Kepuasan kerja pada tiap individu berbeda-beda sesuai dengan sistem nilai yang terdapat didalamnya dirinya. Hal ini terjadi karena adanya perbedaan dari masing-masing individu. Semakin banyak aspek pekerjaan yang sesuai dengan individu maka semakin tinggi pula tingkat kepuasan yang dirasakan oleh individu.

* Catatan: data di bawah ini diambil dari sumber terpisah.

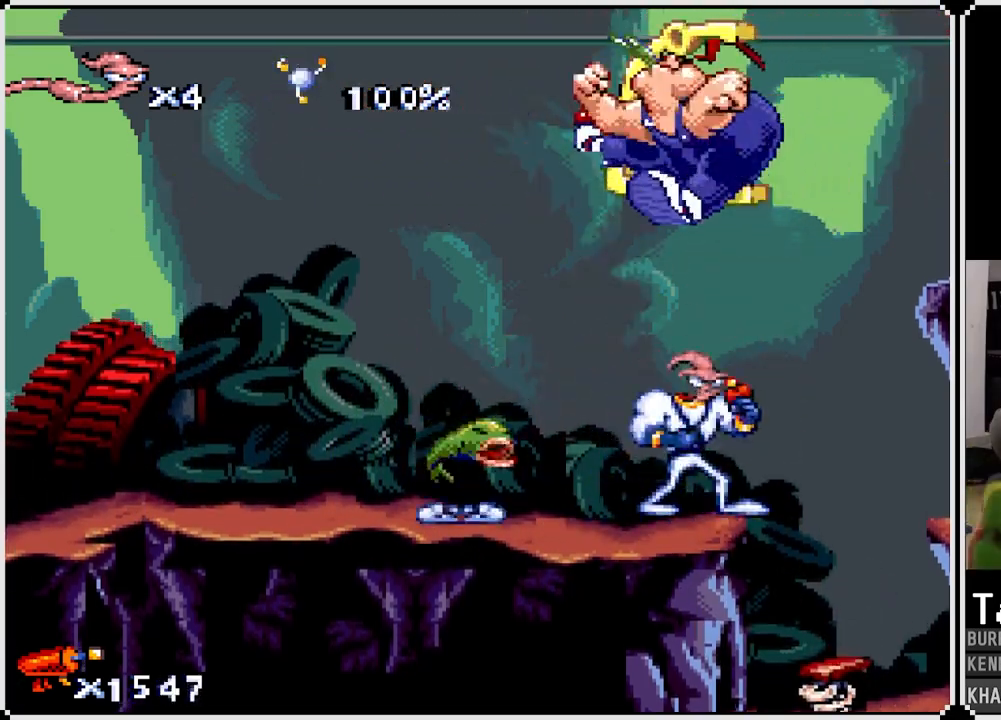
{"buttons": ["DPAD_DOWN"], "left_stick": "center", "right_stick": "center", "events": [[183, "DPAD_DOWN", "down"], [317, "DPAD_DOWN", "up"], [400, "DPAD_DOWN", "down"]]}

Pada dasarnya kepuasan kerja merupakan hal yang bersifat individual karena setiap individu akan memiliki tingkat kepuasan yang berbeda-beda sesuai dengan nilai-nilai yang berlaku dalam diri setiap individu. Semakin banyak aspek dalam pekerjaan yang sesuai dengan keinginan individu, maka semakin tinggi tingkat kepuasan yang dirasakan. Kepuasan kerja adalah sikap umum terhadap pekerjaan seseorang yang menunjukkan perbedaan antara jumlah penghargaan yang diterima pekerja dan jumlah yang di yakini seharusnya di terima (Robbin, 2003).
Greenberg dan Baron (2003) mendeskripsikan kepuasan kerja sebagai sikap positif atau negatif yang dilakukan individu terhadap pekerjaannya. Selain itu Gibson (2000) menyatakan kepuasan kerja sebagai sikap yang dimiliki para pekerja tentang pekerjaannya. Hal itu merupakan hasil dari persepsinya tentang pekerjaan.
Kepuasan kerja merupakan respon efektif atau emosional terhadap berbagai segi atau aspek pekerjaan seseorang sehingga kepuasan kerja bukan merupakan konsep tunggal. Seseorang dapat relatif puas dengan salah satu aspek pekerjaan dan tidak puas dengan satu atau lebih aspek lainnya.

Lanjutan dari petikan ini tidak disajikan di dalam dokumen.